Aldrich's primary concern for students and teachers was that vocal power before expressivity, beauty of tone, and the "most delicate of adjustment" between breath and voice is achieved is anathema to the art of singing. The music he was referring to in 1897 that required a thorough training in bel canto principles of singing would have undoubtedly been verismo opera like Cavalleria Rusticana, which was the first of its kind in 1890.

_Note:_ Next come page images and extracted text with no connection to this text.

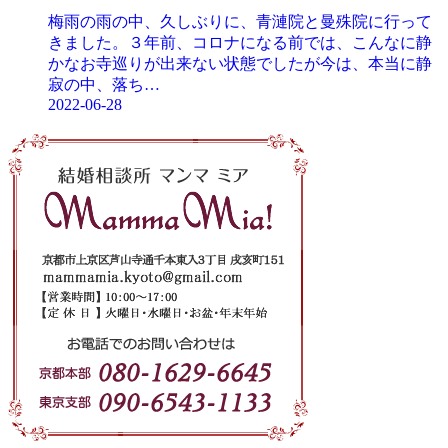
梅雨の雨の中、久しぶりに、青漣院と曼殊院に行って
きました。３年前、コロナになる前では、こんなに静
かなお寺巡りが出来ない状態でしたが今は、本当に静
寂の中、落ち…
2022-06-28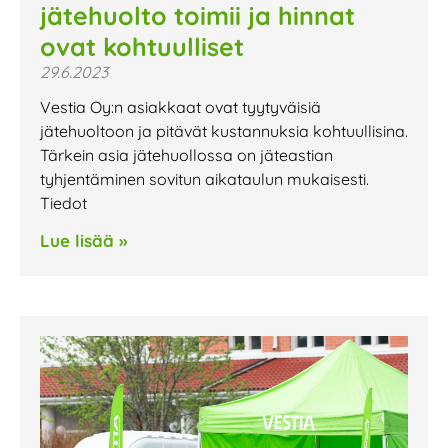
jätehuolto toimii ja hinnat
ovat kohtuulliset
29.6.2023
Vestia Oy:n asiakkaat ovat tyytyväisiä
jätehuoltoon ja pitävät kustannuksia kohtuullisina.
Tärkein asia jätehuollossa on jäteastian
tyhjentäminen sovitun aikataulun mukaisesti.
Tiedot
Lue lisää »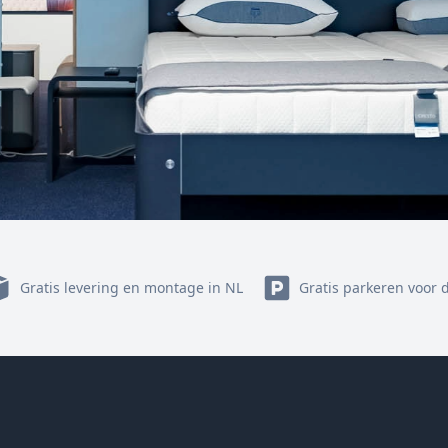
Gratis levering en montage in NL
Gratis parkeren voor 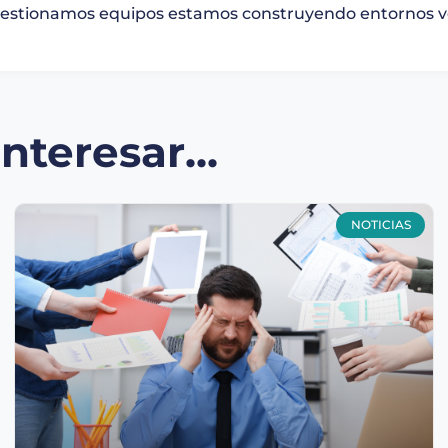
estionamos equipos estamos construyendo entornos v
teresar...
NOTICIAS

It must not be forgotten at Aldrich was the product of an old school training which was conducted in the following manner. First you had to acquire pure vowels in Italian. Then you proceeded to scales and exercises for an extended period; graduating—if you can call it that—to a simple song in Italian. This might take a year. You weren't allowed to yell through your Wagner aria day after day, your voice teacher massaging your throat to get it open and giving you endless affirmations. Tonal beauty—il bel canto—was a feature of vocal training at the outset. The next step in the process only took place once the previous one had been mastered.
THIS. IS. HARD.
The process isn't made any easier by the multitude of scientific facts that can be stuffed in the brain. In fact, they can get in the way—just like the doctor-in-training who convinces himself he has the disease he's researching. The mind is a very powerful thing. Being mono-directional in many respects, it can get lost trying to obtain the very thing it seeks. This is why I tell students that they must learn to think two things at once if they are going to get anywhere. If you can manage three, four, five, even six things? Well then, you have multiple aspects of triangulation and may achieve something. But they have to be the right things, and only a qualified teacher can know and suggest what these things should be for any given student.